During the last few months of living in Indianapolis, I also developed a crush on the one other Broad Ripple H.S. marching band member, a white high school sophomore woman, who lived, with her older sisters and parents in a house her parents owned, on the same block where I lived in the part of the duplex house that my parents rented.
Her mother seemed to feel that, as a sophomore high school woman, she was still too tomboyish and may have feared that she might end up becoming a lesbian (in an early 1960's historical period when the U.S. mass media and many U.S. psychiatrists seemed to regard woman who were attracted to other women sexually or emotionally as being in need of being "cured" by psychiatric treatment, etc.); unless she began showing more interest in using make-up, dressing up and trying to attract boys to date; instead of then still being more interested in athletics and playing the trumpet in the band.
So one Spring morning in 1964, on a day when she happened to be driving her daughter to school while I was walking on the sidewalk to the bus stop on College Avenue, I was surprised when my "bandmate"'s mother, who seemed to be in her late 40's, pulled her car up beside me on the sidewalk; and then invited me to hop into the car and get a lift, along with her daughter, uptown to Broad Ripple High School.
Yet after we reached the high school and her mother dropped her and me off together in the front of the school building, I still didn't get any indication from the "bandmate" from my block that she was particularly interested, herself, in getting to know me better.
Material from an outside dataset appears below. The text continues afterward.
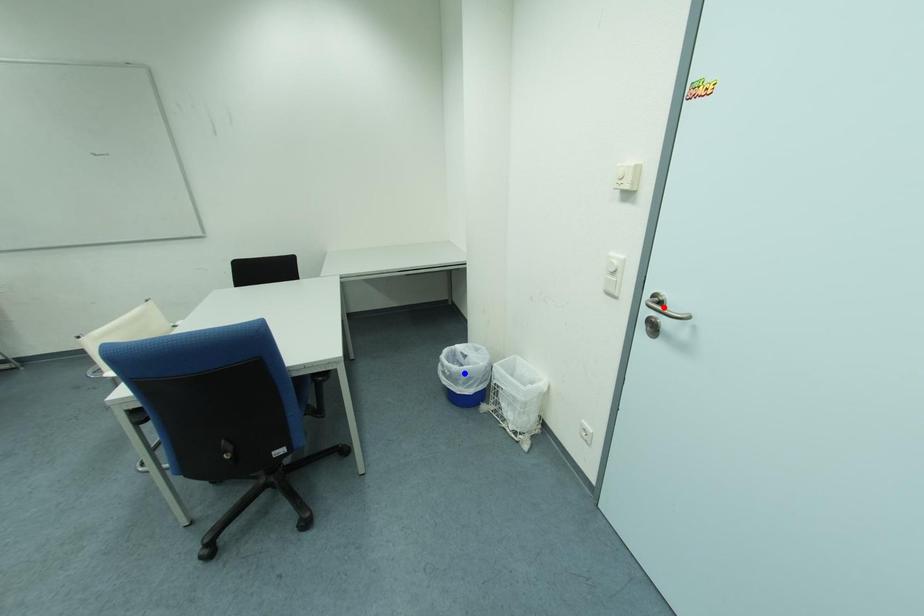
Question: Two points are marked on the image. Which point is closer to the camera?

Choices:
 (A) Blue point is closer.
 (B) Red point is closer.

Answer: (B)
And, although by this time I realized I had a crush on her, thought her face pretty despite her not using lipstick and make-up, and was physically attracted to her, the thought didn't even cross my mind that I might ask her if she wished to go with me to Broad Ripple High School's "Junior Prom," that year.
In New York City, the public high schools had "Senior Proms" each year for the high school seniors who were graduating that June; but not also "Junior Proms," for the high school juniors, who weren't graduating that June. Broad Ripple H.S., however, held a "Junior Prom" each year.
Yet, by the second term of my junior year in high school, attending either a high school "Junior Prom" or, during the next year, a high school "Senior Prom," was not something I felt I would enjoy doing; and in my junior year at Broad Ripple H.S., the thought of attending its "Junior Prom" was not one that I ever even considered.
So when, surprisingly, I received, in the mail at home, some kind of an invitation in late May, from one of the white high school women who had been in one of my English "G" classes, inviting me to a "pre-Junior Prom" party that she was holding, I was not glad to have received the invitation because I had never considered going to the "Junior Prom," itself. In addition, I don't think I had ever had any kind of one-on-one conversation with this particular English G classmate inside or outside school during the three terms I had attended Broad Ripple and had never felt any particular interest in getting to know her better.
But I was able to escape going to a "pre-Junior Prom" party, that I assumed I would likely find uninteresting for me, by sending her, by mail, an RSVP note which thanked her for the invitation, but indicated that I was unable to attend her party "due to other plans;" although I likely spent the evening and night of her party and the "Junior Prom" in 1964, just staying at home and watching TV.